[Source records]
____________

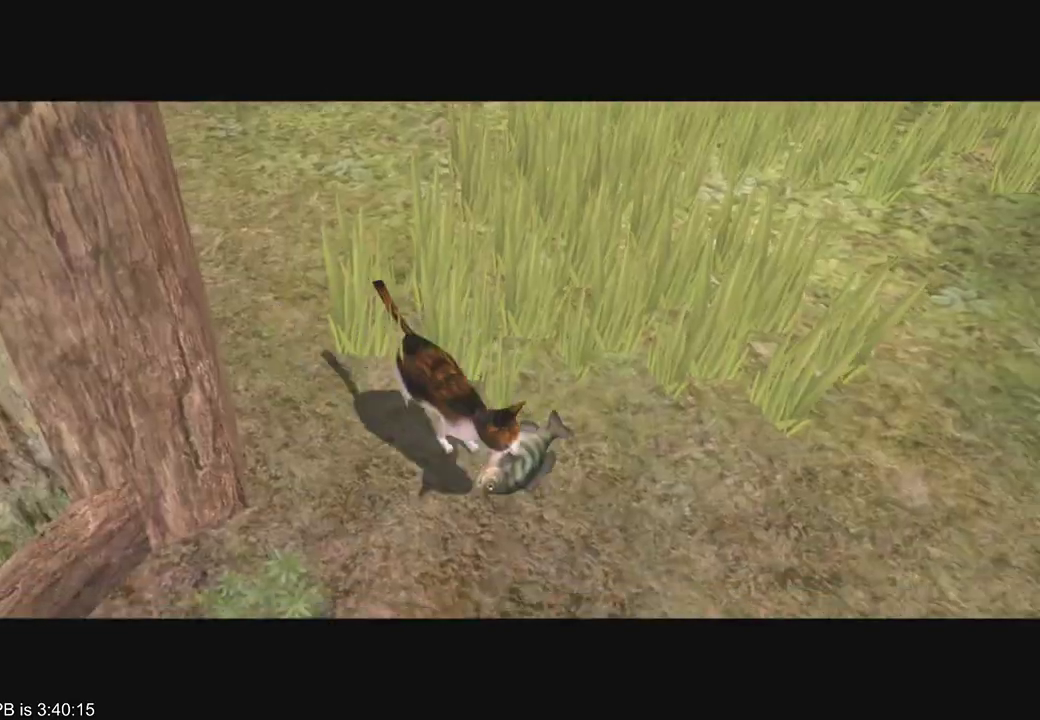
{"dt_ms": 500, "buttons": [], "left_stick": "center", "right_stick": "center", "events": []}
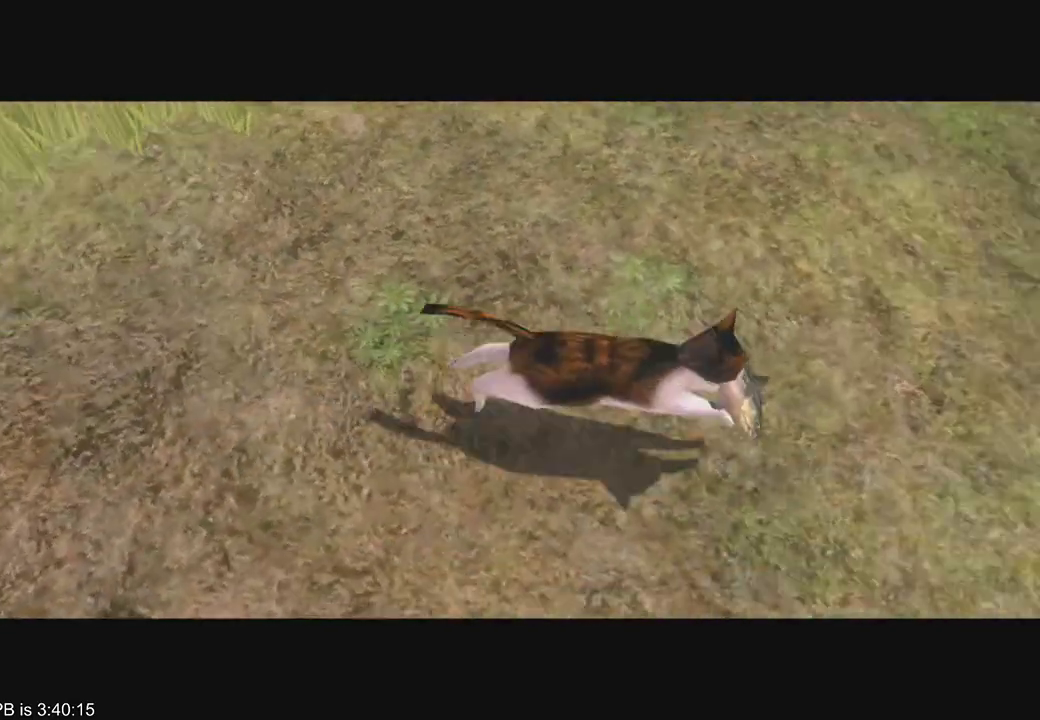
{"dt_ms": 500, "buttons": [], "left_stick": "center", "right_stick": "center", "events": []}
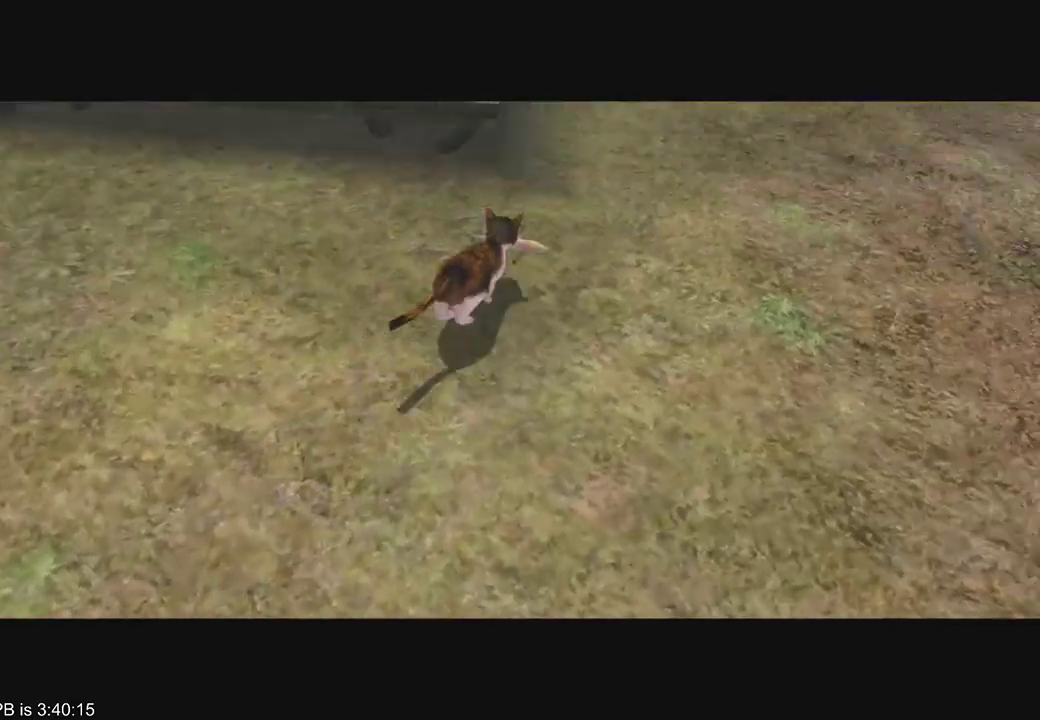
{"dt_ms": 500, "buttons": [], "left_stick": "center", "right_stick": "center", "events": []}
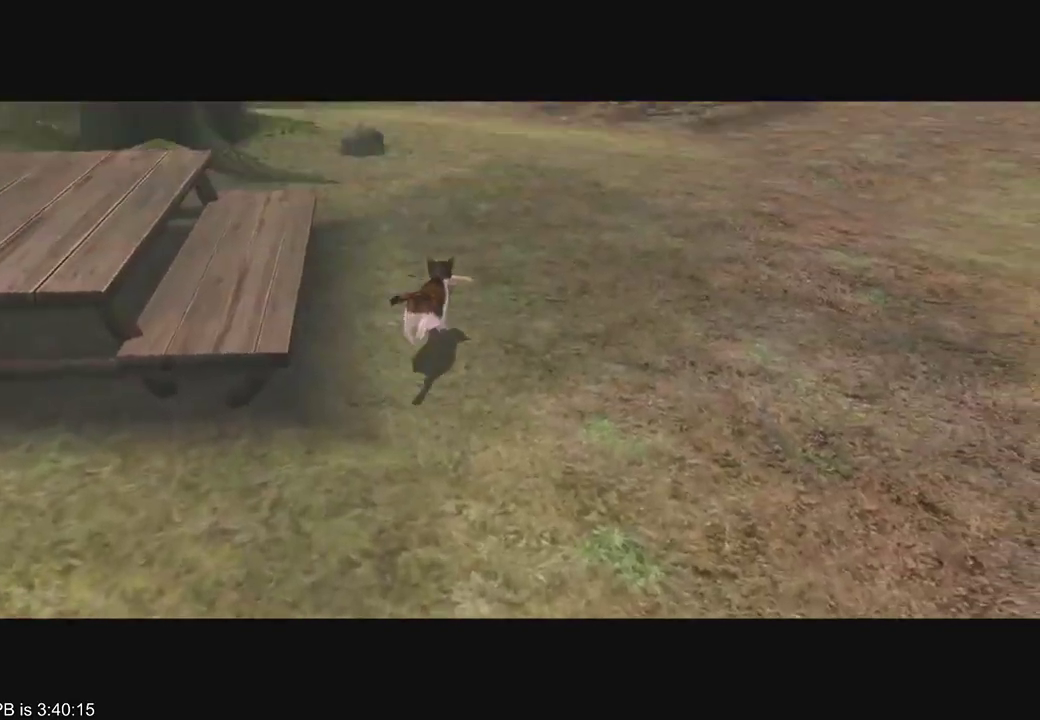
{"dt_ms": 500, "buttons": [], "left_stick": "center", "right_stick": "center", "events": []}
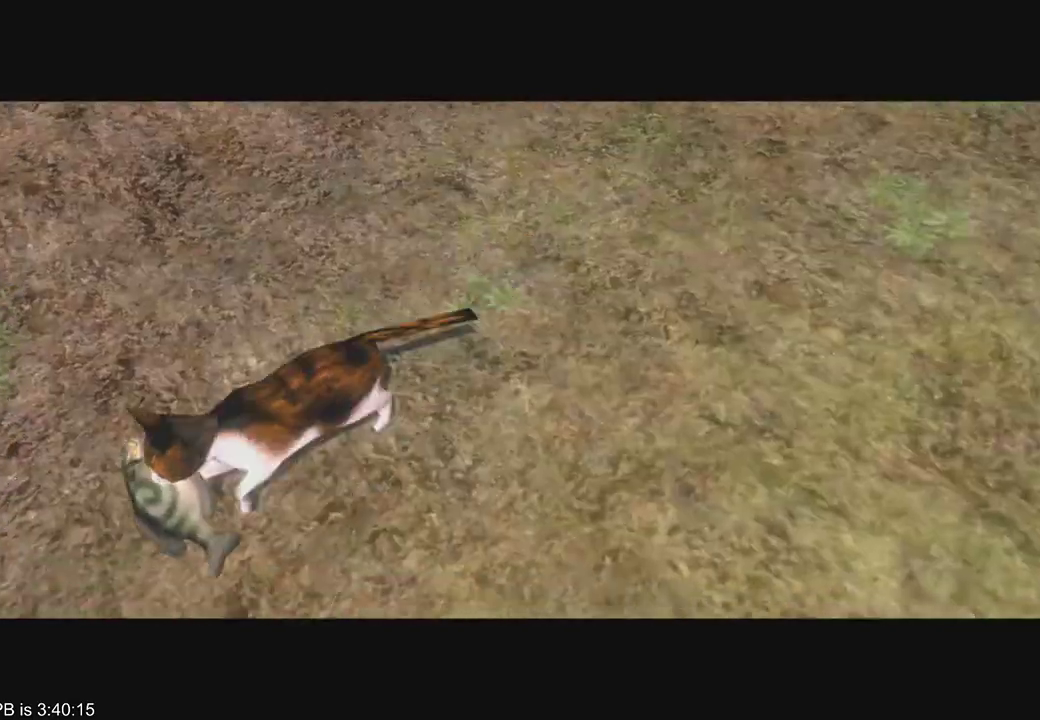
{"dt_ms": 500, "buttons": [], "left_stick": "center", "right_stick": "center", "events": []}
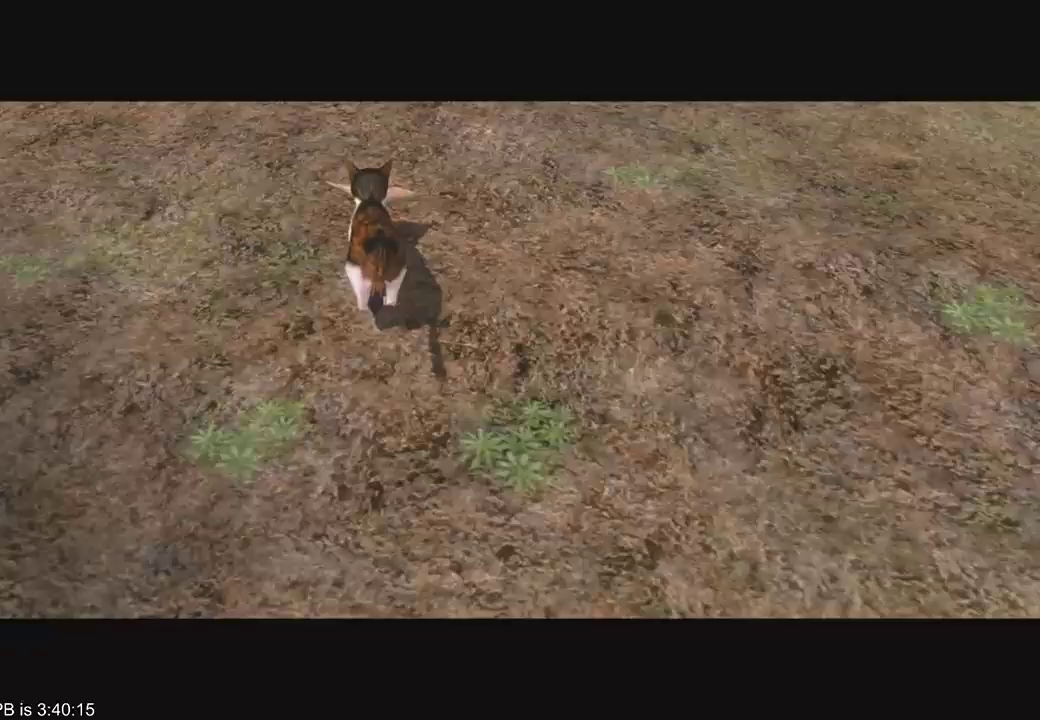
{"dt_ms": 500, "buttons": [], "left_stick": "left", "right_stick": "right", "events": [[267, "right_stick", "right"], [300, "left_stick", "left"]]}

____________

Task to complete:
In repeating the entries, exclude the pictures and alter nothing else.

Task solution:
{"dt_ms": 500, "buttons": [], "left_stick": "center", "right_stick": "center", "events": []}
{"dt_ms": 500, "buttons": [], "left_stick": "center", "right_stick": "center", "events": []}
{"dt_ms": 500, "buttons": [], "left_stick": "center", "right_stick": "center", "events": []}
{"dt_ms": 500, "buttons": [], "left_stick": "center", "right_stick": "center", "events": []}
{"dt_ms": 500, "buttons": [], "left_stick": "center", "right_stick": "center", "events": []}
{"dt_ms": 500, "buttons": [], "left_stick": "left", "right_stick": "right", "events": [[267, "right_stick", "right"], [300, "left_stick", "left"]]}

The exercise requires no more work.